第4話 日常の崩壊
あの一件からは特に何もなく穏やかな高校生活だった。変化があるとすれば蓼原さんがあれ以来よく笑うようになったことくらいか。
そのことを拓海にからかわれてムキになるまでが日常になりつつあった。
拓海は相変わらず他愛もない冗談ばかり、どこまでが本音かは分からず、決して自分を語らない拓海、そんな彼を俺も蓼原さんも不思議に思っていた。
俺と蓼原さんはお互いのことに興味を持ちはじめ、歩みはじめてるなか一人だけは違う。
そのことが俺たちにはむず痒く思いながらも、その一歩を踏み出せないまま日常は過ぎていった。

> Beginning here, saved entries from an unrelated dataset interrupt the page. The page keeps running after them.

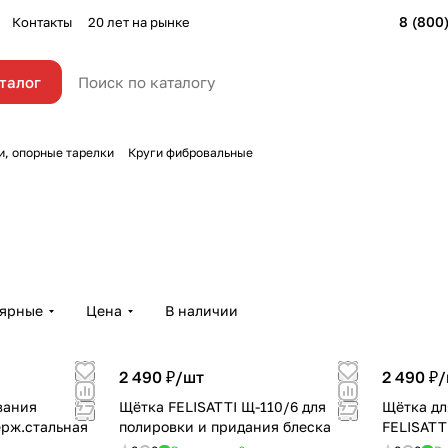
8 (800
Контакты
20 лет на рынке
талог
и, опорные тарелки
Круги фибровальные
лярные
Цена
В наличии
2 490 ₽/
шт
2 490 ₽/
вания
Щётка FELISATTI Щ-110/6 для
Щётка дл
ерж.стальная
полировки и придания блеска
FELISATT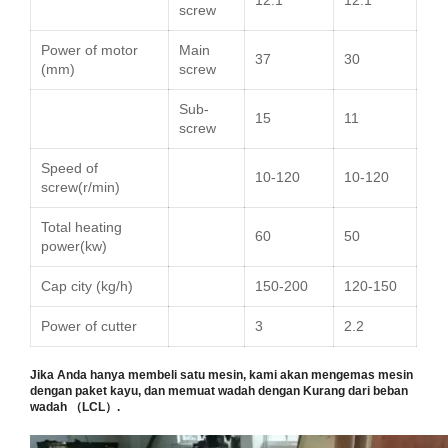
12:1
12:1
screw
Power of motor
Main
37
30
(mm)
screw
Sub-
15
11
screw
Speed of
10-120
10-120
screw(r/min)
Total heating
60
50
power(
kw
)
Cap city (kg/h)
150-200
120-150
Power of cutter
3
2.2
Jika Anda hanya membeli satu mesin, kami akan mengemas mesin
dengan paket kayu, dan memuat wadah dengan
Kurang dari beban
wadah （LCL）.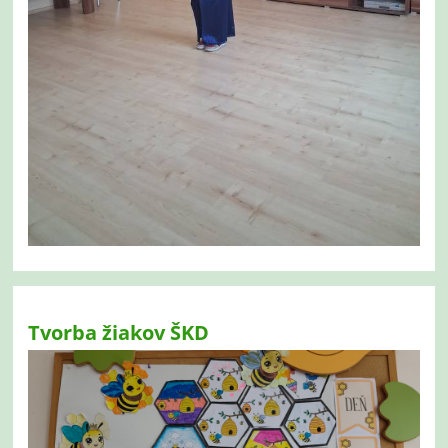
Tvorba žiakov ŠKD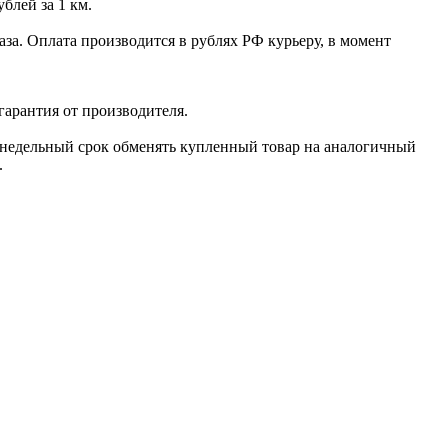
ублей за 1 км.
за. Оплата производится в рублях РФ курьеру, в момент
гарантия от производителя.
х недельный срок обменять купленный товар на аналогичный
.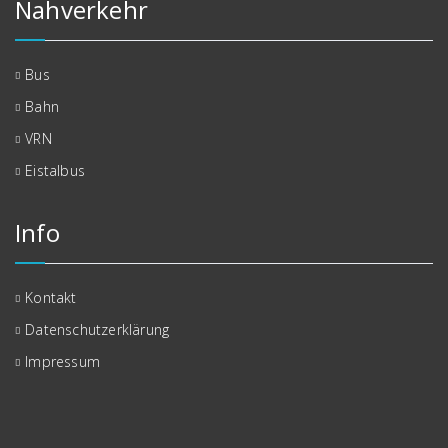
Nahverkehr
Bus
Bahn
VRN
Eistalbus
Info
Kontakt
Datenschutzerklärung
Impressum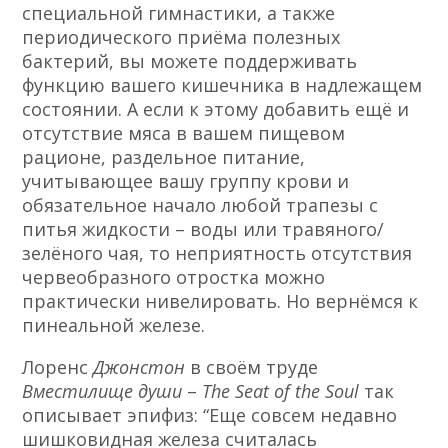
специальной гимнастики, а также
периодического приёма полезных
бактерий, вы можете поддерживать
функцию вашего кишечника в надлежащем
состоянии. А если к этому добавить ещё и
отсутствие мяса в вашем пищевом
рационе, раздельное питание,
учитывающее вашу группу крови и
обязательное начало любой трапезы с
питья жидкости – воды или травяного/
зелёного чая, то неприятность отсутствия
червеобразного отростка можно
практически нивелировать. Но вернёмся к
пинеальной железе.
Лоренс
Джонстон
в своём труде
Вместилище души
–
The Seat of the Soul
так
описывает эпифиз: “Еще совсем недавно
шишковидная железа считалась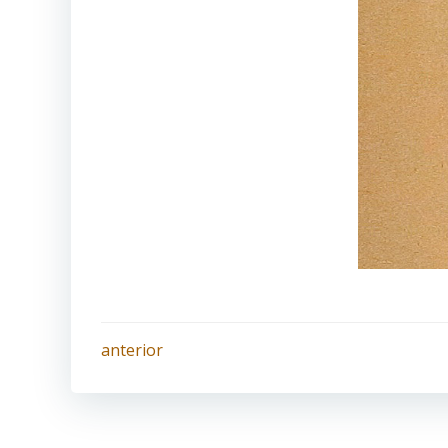
Navegación
anterior
por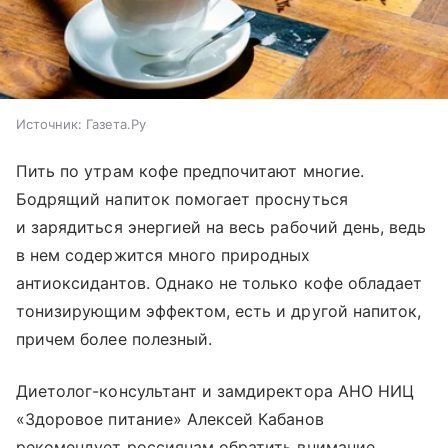
Источник:
Газета.Ру
Пить по утрам кофе предпочитают многие.
Бодрящий напиток помогает проснуться
и зарядиться энергией на весь рабочий день, ведь
в нем содержится много природных
антиоксидантов. Однако не только кофе обладает
тонизирующим эффектом, есть и другой напиток,
причем более полезный.
Диетолог-консультант и замдиректора АНО НИЦ
«Здоровое питание» Алексей Кабанов
рекомендует россиянам обратить внимание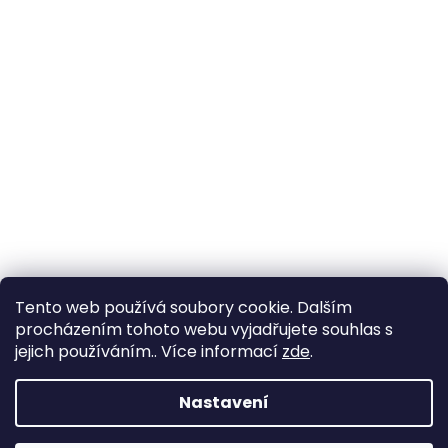
Tento web používá soubory cookie. Dalším
procházením tohoto webu vyjadřujete souhlas s
jejich používáním.. Více informací
zde
.
Nastavení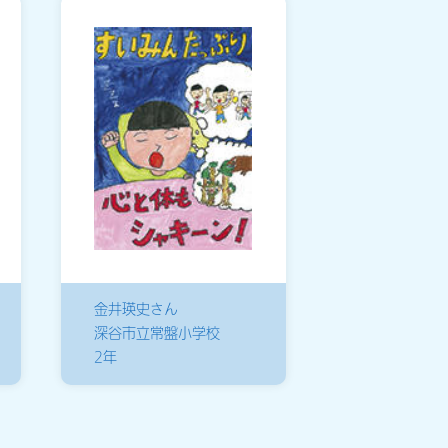
金井瑛史さん
深谷市立常盤小学校
2年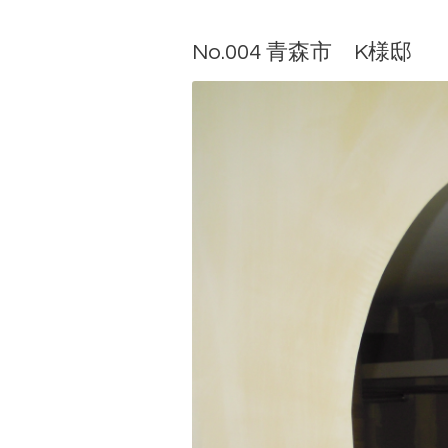
No.004 青森市 K様邸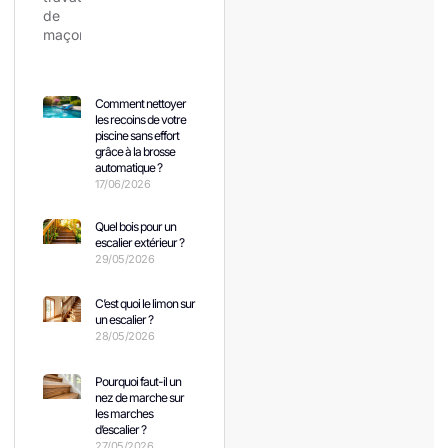
Comment nettoyer
les recoins de votre
piscine sans effort
grâce à la brosse
automatique ?
17/06/2026
Quel bois pour un
escalier extérieur ?
29/05/2026
C’est quoi le limon sur
un escalier ?
28/05/2026
Pourquoi faut-il un
nez de marche sur
les marches
d’escalier ?
27/05/2026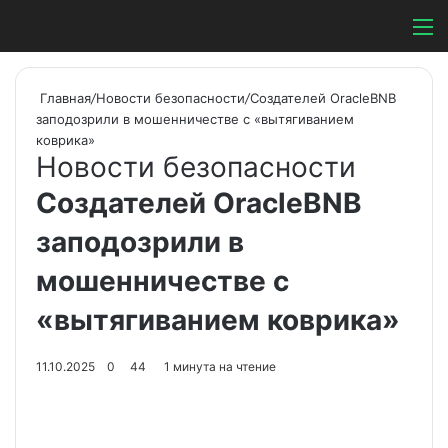
Switch ski
Search
М
Главная
/
Новости безопасности
/
Создателей OracleBNB
заподозрили в мошенничестве с «вытягиванием
коврика»
Новости безопасности
Создателей OracleBNB
заподозрили в
мошенничестве с
«вытягиванием коврика»
11.10.2025
0
44
1 минута на чтение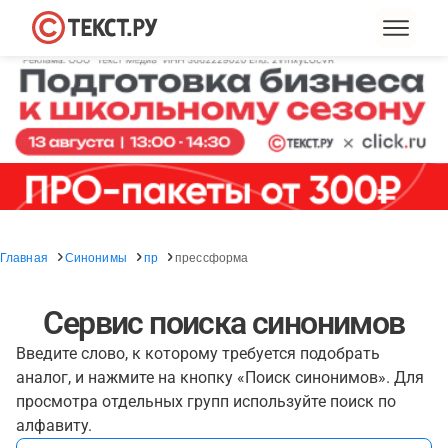
Главная
Синонимы
пр
прессформа
Сервис поиска синонимов
Введите слово, к которому требуется подобрать
аналог, и нажмите на кнопку «Поиск синонимов». Для
просмотра отдельных групп используйте поиск по
алфавиту.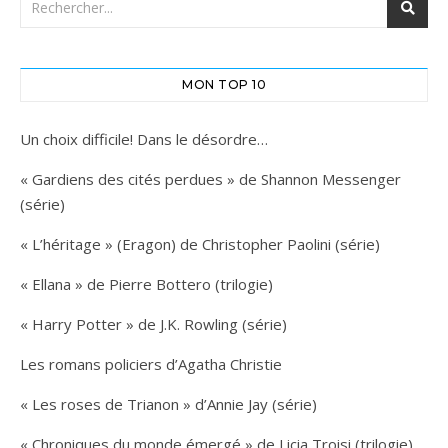
MON TOP 10
Un choix difficile! Dans le désordre…
« Gardiens des cités perdues » de Shannon Messenger
(série)
« L’héritage » (Eragon) de Christopher Paolini (série)
« Ellana » de Pierre Bottero (trilogie)
« Harry Potter » de J.K. Rowling (série)
Les romans policiers d’Agatha Christie
« Les roses de Trianon » d’Annie Jay (série)
« Chroniques du monde émergé » de Licia Troisi (trilogie)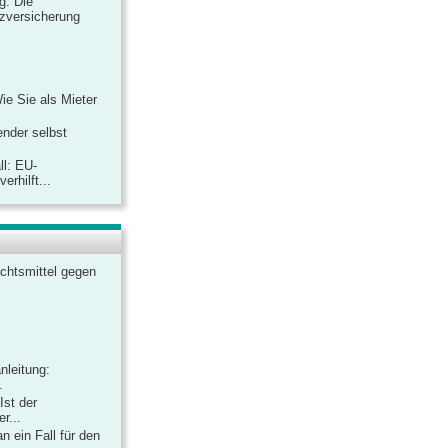
ag: Die
zversicherung
Wie Sie als Mieter
ender selbst
ll: EU-
rhilft...
chtsmittel gegen
nleitung:
.
Ist der
r...
 ein Fall für den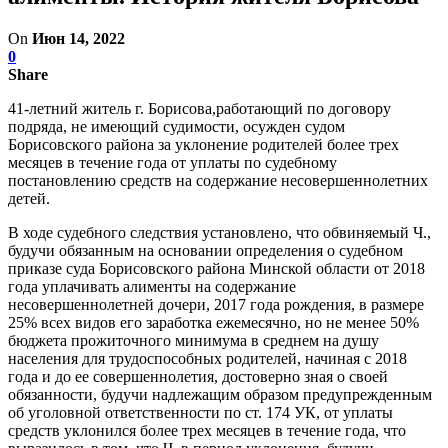
On
Июн 14, 2022
0
Share
41-летний житель г. Борисова,работающий по договору
подряда, не имеющий судимости, осужден судом
Борисовского района за уклонение родителей более трех
месяцев в течение года от уплаты по судебному
постановлению средств на содержание несовершеннолетних
детей.
В ходе судебного следствия установлено, что обвиняемый Ч.,
будучи обязанным на основании определения о судебном
приказе суда Борисовского района Минской области от 2018
года уплачивать алименты на содержание
несовершеннолетней дочери, 2017 года рождения, в размере
25% всех видов его заработка ежемесячно, но не менее 50%
бюджета прожиточного минимума в среднем на душу
населения для трудоспособных родителей, начиная с 2018
года и до ее совершеннолетия, достоверно зная о своей
обязанности, будучи надлежащим образом предупрежденным
об уголовной ответственности по ст. 174 УК, от уплаты
средств уклонился более трех месяцев в течение года, что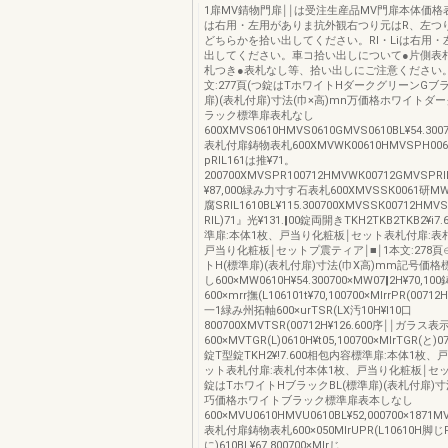
1扉MV錆物門扉￨￨は受注生産品MV門扉本体価格
は右用・左用がありま抗外観右つり元はR、左つ
どちらかを拾い出してください。RI・Liは右用
出してください。車コ拾い出しについて●片側表札
札つき●表札なし等、拾い出しにご注意ください。
文:277頁(つ錠はTホワイトHダークグリーンGブラ
扉)(表札付扉)寸法(巾×高)mn万価格ホワイトダ
ラック標準扉表札なし
600XMVS0610HMVS0610GMVS0610BL¥54.3007
表札付扉鋳物表札600XMVWК00610HMVSPH00
pRIL161は推¥71。
200700XMVSPR100712HMVWК00712GMVSPR
¥87,000緑み力寸す石表札600XMVSSК0061研M
腐SRIL1610BL¥115.300700XMVSSК00712HMV
RIL)71』光¥131.‖00錠両開きTKH2TKB2TKB2¥i
準扉:本体1枚、戸当り化粧板￨セット表札付扉:表
戸当り化粧板￨セットプ震ティア￨■￨1本文:278頁
トH(標準扉)(表札付扉)寸法(巾X高)mm記号価
し600×MW0610H¥54.300700×MW07‖2H¥70,1
600×mrr撫(L106101t¥70,100700×MlrrPR(0071
一1緑み州拓軸600×urTSR(LX汚10H¥l10口
800700XMVTSR(00712H¥126.600序￨￨ガラス表
600×MVTGR(L)0610H¥t05,100700×MlrTGR(と)0
錠T型錠TKH2¥!7.600相包内容標準扉:本体1枚、
ット表札付扉:表札付本体1枚、戸当り化粧板￨セ
錠はTホワイトHブラックBL(標準扉)(表札付扉)寸
巧価格ホワイトブラック標準扉表本しなし
600×MVU0610HMVU0610BL¥52,000700×1871M
表札付扉鋳物表札600×050MlrUPR(L10610H脚じ
に)610BL¥67,800700×Mlrじ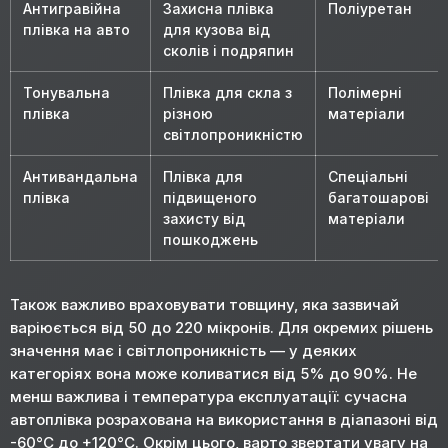
Антигравійна
Захисна плівка
Поліуретан
плівка на авто
для кузова від
сколів і подряпин
Тонувальна
Плівка для скла з
Полімерні
плівка
різною
матеріали
світлопроникністю
Антивандальна
Плівка для
Спеціальні
плівка
підвищеного
багатошарові
захисту від
матеріали
пошкоджень
Також важливо враховувати товщину, яка зазвичай
варіюється від 50 до 220 мікронів. Для окремих рішень
значення має і світлопроникність — у деяких
категоріях вона може коливатися від 5% до 90%. Не
менш важлива і температура експлуатації: сучасна
автоплівка розрахована на використання в діапазоні від
-60°C до +120°C. Окрім цього, варто звертати увагу на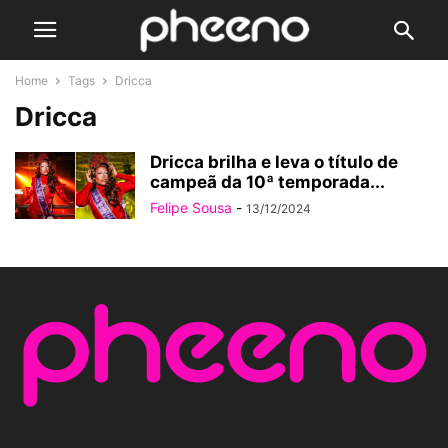
Home
Tags
Dricca
Dricca
Dricca brilha e leva o título de
campeã da 10ª temporada...
Felipe Sousa
-
13/12/2024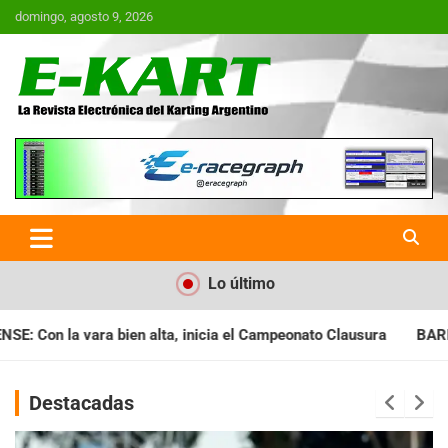
Saltar
domingo, agosto 9, 2026
al
contenido
E-Kart.com.ar | La Revista
Electrónica del Karting en
Argentina
Lo último
a el Campeonato Clausura
BARILOCHENSE: Preparan una jornad
Destacadas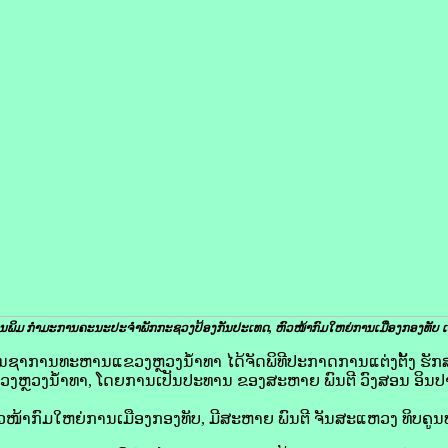
ານພິມ ກຳມະການຄະນະປະຈໍາພັກກະຊວງປ້ອງກັນປະເທດ, ຫົວໜ້າກົມໃຫຍ່ການເມືອງກອງທັບ ​ເ
ີ່ກອງບັນຊາການທະຫານແຂວງຫຼວງນໍ້າທາ ໄດ້ຈັດພິທີປະກາດການແຕ່ງຕັ້ງ 
ຼວງນໍ້າທາ, ໂດຍການເປັນປະທານ ຂອງສະຫາຍ ພົນຕີ ວົງສອນ ອິນ
ວໜ້າກົມໃຫຍ່ການເມືອງກອງທັບ, ມີສະຫາຍ ພົນຕີ ຈັນສະແຫວງ ທິບຄູ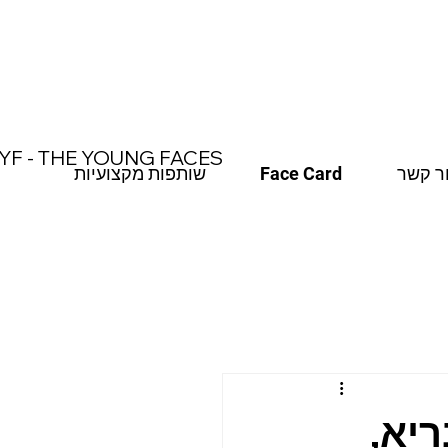
משלוח חינם עד הבית בקנייה מעל 370 ש"ח
YF - THE YOUNG FACES
ר קשר
Face Card
שותפות מקצועיות
ריא,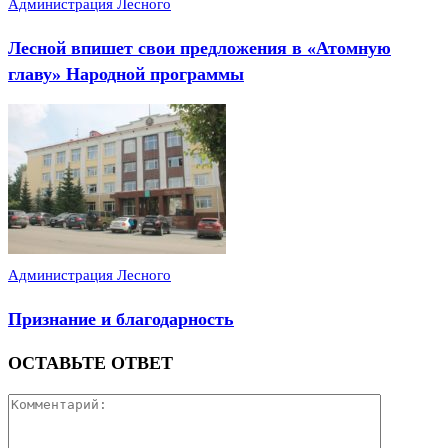
Администрация Лесного
Лесной впишет свои предложения в «Атомную
главу» Народной программы
Администрация Лесного
Признание и благодарность
ОСТАВЬТЕ ОТВЕТ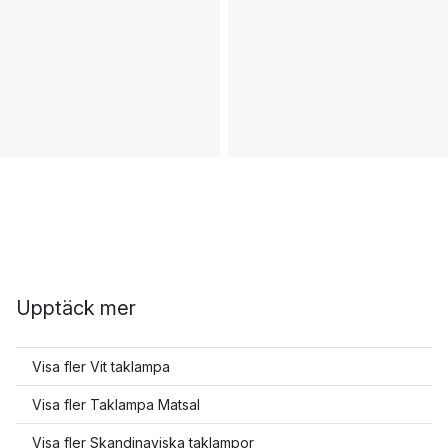
Upptäck mer
Visa fler Vit taklampa
Visa fler Taklampa Matsal
Visa fler Skandinaviska taklampor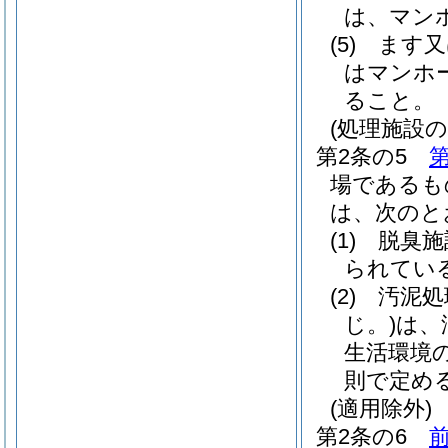
は、マン
(5)
ます又
はマンホ
ること。
(処理施設の
第2条の5
第
場であるも
は、次のと
(1)
脱臭施
られてい
(2)
汚泥処
じ。)
は、
生活環境
則で定め
(適用除外)
第2条の6
前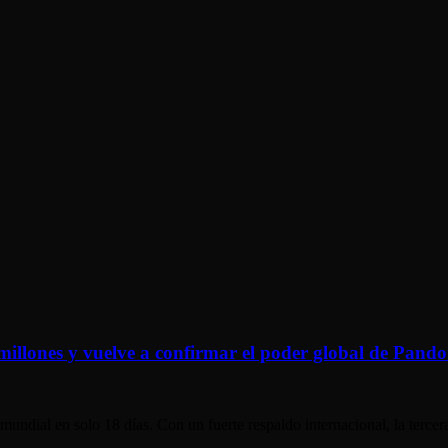
millones y vuelve a confirmar el poder global de Pand
 mundial en solo 18 días. Con un fuerte respaldo internacional, la terc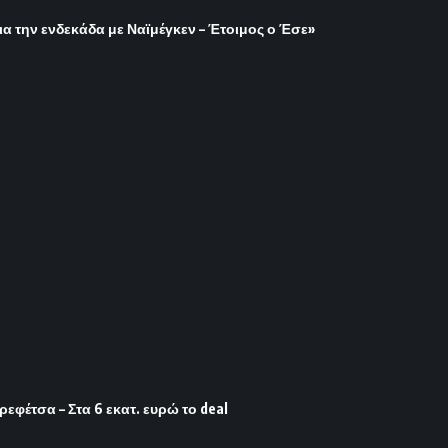
ια την ενδεκάδα με Ναϊμέγκεν – Έτοιμος ο Έσε»
φέτσα – Στα 6 εκατ. ευρώ το deal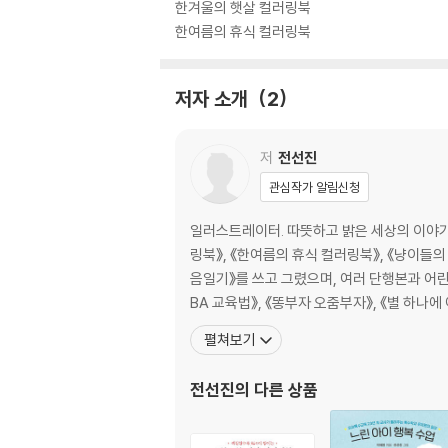
원한 여름 풍경을 담아냈습니다. 이 컬러링북은 봄
한겨울의 햇살 컬러링북
로 나눠서 총 30종의 꽃을 개화 시기에 따라 소
한여름의 휴식 컬러링북
저자 소개
2
저
전선진
관심작가 알림신청
일러스트레이터. 따뜻하고 밝은 세상의 이야기
링북》, 《한여름의 휴식 컬러링북》, 《냥이들
음일기》를 쓰고 그렸으며, 여러 단행본과 어린
BA 교육법》, 《똥부자 오줌부자》, 《별 하나에
펼쳐보기
전선진
의 다른 상품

「さて、勉強もここまでにしますかね。相変わらず数学は苦手だ…訳わかんなさすぎる。図形なんて分からなくても生きていけるっつの」
「そんなこと言ってテストの結果で上村君に負けたら情けないわよ」
「大丈夫だ。少なくともコイツよりはマシな頭だから」
「うるせ! 次のテストは俺が勝つから見てろよ! 謝るなら今のうちだぞ」
「お、それは宣戦布告か? じゃあ、俺が勝ったらジュース奢ってもらおうかなー」
「あ、私ミルクティーでおねがーい」
「なんで蓼原さんにまで奢らなきゃいけないんだよ!」
他愛もない会話をしている時だった。
大きな地響きと地震に襲われた。
部屋にあった本は余さず散乱し、和やかだった場は一気に不安と恐怖に支配された。
「なに…」
「さあな。でも、ただの地震だろ。下手に動かないで助けが来るのを待とうぜ」
「あなたってほんとに冷静よね。逆に動揺したところ見てみたいわ…」
蓼原さんの言葉もどこ吹く風、肩をすくめ出口の様子を伺う拓海。
どのくらいの時間が経過したのだろうか…。
助けも来ず、周りも静寂に包まれたまま一向に変わる様子が無い。
「ねぇ、さすがにおかしくない?」
「うん…俺もそう思う。俺、少し外の様子を見てくる。蓼原さんはここで待ってて、拓海は」
「俺はここで待ってるよ。さすがにかわいい女の子一人にして何かあったらマズイからな」
「わかった」
「ねぇ、必ず帰ってきてよ…!」
蓼原さんの悲痛な声に力強く頷いた。
散らばった本をかき分けながら出口を目指すのは思いの外、難しく簡単には辿り着けなかった。
でも、外に出られれば助けも呼べる。
そんな甘い考えも扉を開け、図書室の外へ足を踏み出した瞬間に幻想となって露と消えた。
「は…?」
廊下に人はいた。
だが、少年は決して声を掛けなかった。例え、声を掛けてもその人が少年の呼び掛けに応えることはないだろう。
何も言わず赤い海に横たわるその姿は一瞬にして彼を絶望へと導くのだ。